Le corporazioni nel cinema (1) - L'ultima tentazione del Reverendo

"Se hai la sventura di essere un regista politicamente impegnato e ti viene in mente di sfidare le multinazionali, il potere corporativo, l'alleanza indomita degli interessi finanziari, il gigantesco e corrotto complesso militare-industriale americano, o persino un sistema religioso vecchio di duemila anni e i suoi rappresentanti pieni d'oro sulla terra, il primo investimento che ti sarà necessario è un'armatura di metallo". (John Patterson, "The Guide")
Ci ho pensato trent'anni e sono arrivato alla conclusione che nulla al mondo è più aberrante della destra religiosa - quasi nazista - americana (ma come mi vengono, queste idee?). Pochi sanno, ad esempio, che uomini come il Reverendo Donald Wildmon, orgoglio degli stagnanti cromosomi del popolo di Tupelo, Mississipi, ma più in generale dei retrogradi Stati del Sud, dell'ingerenza ne ha fatta ragione di vita e di morte (ma come gli vengono, queste idee?). Wildmon e la sua spaventosa Associazione delle famiglie americane, che all'uscita del "The Last Temptation of Christ" di Scorsese riunirono diecimila persone per invadere la MCA/Universal, al grido di "Cristo salvatore e redentore". Niente in confronto ai seguaci della "Crociata di Cristo" (ma come gli vengono, questi nomi?), che addirittura si offrirono di comprare tutte le copie per farne un rogo.

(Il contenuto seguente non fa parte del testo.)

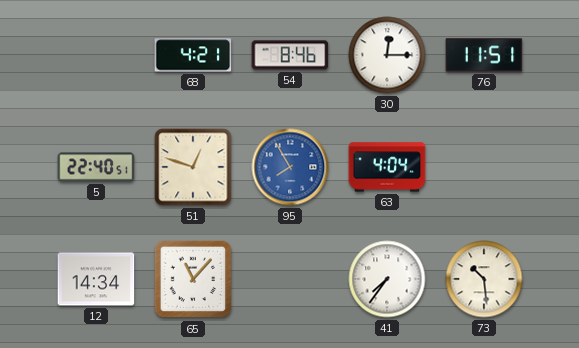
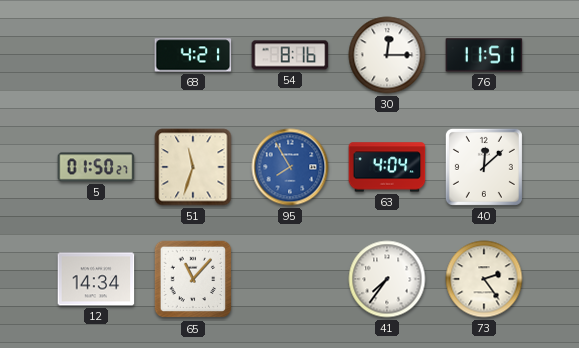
54: 8:46 -> 8:16
5: 22:40 -> 01:50
51: 12:48 -> 11:33
40: none -> 12:08
73: 10:29 -> 2:24
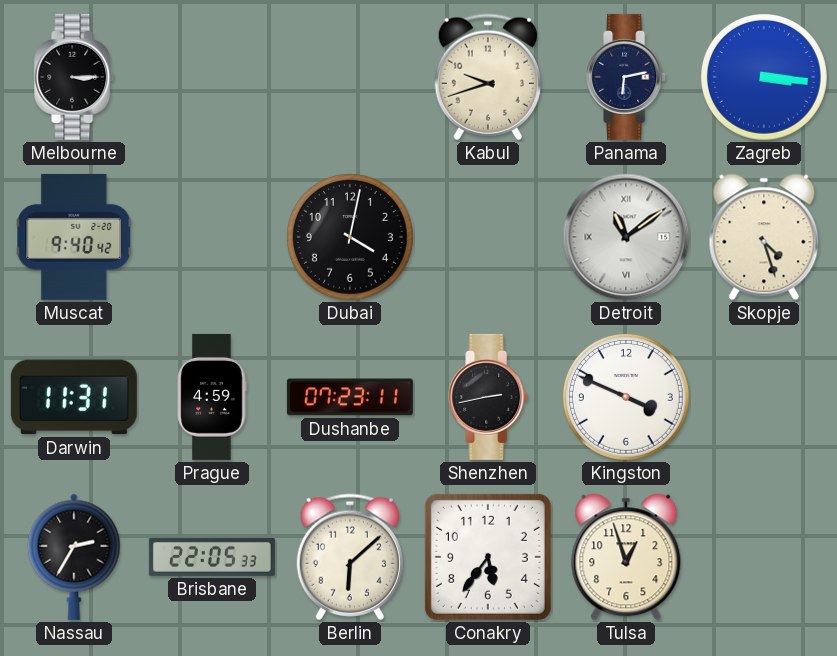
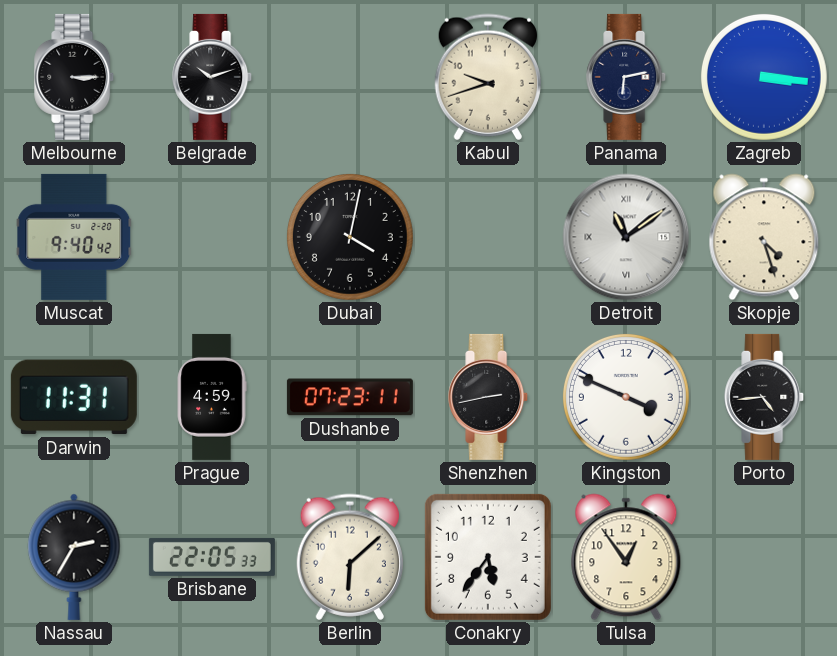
Belgrade: none -> 10:12
Porto: none -> 4:44
Tulsa: 12:57 -> 12:54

La Chiesa cattolica divenne invece isterica all'uscita di "The Da Vinci Code", che seppure parecchio inguardabile osava porre dubbi sull'attività nefasta dell'Opus Dei, corporazione (questa sì nazista) del Vaticano. Mentre il film veniva aspramente condannato dall'Arcivescovo Amato, segretario della "Congregazione per le dottrine e la fede" (generalmente conosciuta come "The Inquisition"), e la Conferenza episcopale americana gridava allo scandalo e all'aberrazione, l'Opus Dei decise stranamente di tacere (ma come gli vengono, questi atteggiamenti di vergogna?).
Ad ogni modo, l'Organizzazione internazionale per la difesa degli albini ebbe parecchio da lamentarsi per come veniva trattata la figura dell'albino, che nel film aveva la parte dell'assassino, suggerendo di fatto come nel film mancasse del tutto il canuto e pericolosissimo maggiordomo.
Di queste storie ne è piena la storia del cinema (e dell'umanità), e farne un riassunto praticamente impossibile; e ne sono pieni i nostri coglioni, e praticamente impossibile non tanto come riescano a martellarli da duemila anni senza stancarsi, quanto piuttosto come ancora non mi siano esplosi.